Records from a data collection:
--- START ---
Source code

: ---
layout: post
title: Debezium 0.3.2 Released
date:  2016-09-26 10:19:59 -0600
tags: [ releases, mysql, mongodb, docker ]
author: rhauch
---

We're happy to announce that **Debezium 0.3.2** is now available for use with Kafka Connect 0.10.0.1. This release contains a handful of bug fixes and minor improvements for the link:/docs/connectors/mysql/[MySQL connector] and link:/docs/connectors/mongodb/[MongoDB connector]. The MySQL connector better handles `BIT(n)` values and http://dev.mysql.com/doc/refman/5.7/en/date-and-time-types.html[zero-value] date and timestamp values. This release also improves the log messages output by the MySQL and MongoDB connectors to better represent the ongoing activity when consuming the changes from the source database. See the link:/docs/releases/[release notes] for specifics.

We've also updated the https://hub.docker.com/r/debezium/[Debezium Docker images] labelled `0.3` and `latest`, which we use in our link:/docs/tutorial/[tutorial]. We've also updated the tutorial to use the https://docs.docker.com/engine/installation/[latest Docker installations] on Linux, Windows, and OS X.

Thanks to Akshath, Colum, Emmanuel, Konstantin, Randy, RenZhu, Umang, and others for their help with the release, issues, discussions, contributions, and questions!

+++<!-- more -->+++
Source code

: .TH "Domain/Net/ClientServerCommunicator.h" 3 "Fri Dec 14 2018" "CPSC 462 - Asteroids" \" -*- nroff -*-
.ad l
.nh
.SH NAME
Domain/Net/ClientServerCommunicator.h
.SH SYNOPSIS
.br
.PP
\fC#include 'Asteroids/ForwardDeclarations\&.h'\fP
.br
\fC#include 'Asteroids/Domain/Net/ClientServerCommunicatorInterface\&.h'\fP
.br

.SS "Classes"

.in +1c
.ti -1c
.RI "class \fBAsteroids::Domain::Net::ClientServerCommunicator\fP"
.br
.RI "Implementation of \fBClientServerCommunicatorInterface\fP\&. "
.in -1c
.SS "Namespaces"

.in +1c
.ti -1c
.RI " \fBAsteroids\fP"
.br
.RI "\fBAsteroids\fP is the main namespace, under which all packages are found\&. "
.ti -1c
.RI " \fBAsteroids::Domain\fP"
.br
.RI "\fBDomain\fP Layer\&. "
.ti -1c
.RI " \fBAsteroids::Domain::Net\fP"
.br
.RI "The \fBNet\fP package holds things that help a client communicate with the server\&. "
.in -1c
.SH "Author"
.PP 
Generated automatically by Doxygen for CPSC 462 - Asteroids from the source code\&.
--- END ---
* _TASK STATEMENT_
Reproduce every line in the records above that contains the word "fBAsteroids".

* _ANSWER SPACE_
.RI "class \fBAsteroids::Domain::Net::ClientServerCommunicator\fP"
.RI " \fBAsteroids\fP"
.RI "\fBAsteroids\fP is the main namespace, under which all packages are found\&. "
.RI " \fBAsteroids::Domain\fP"
.RI " \fBAsteroids::Domain::Net\fP"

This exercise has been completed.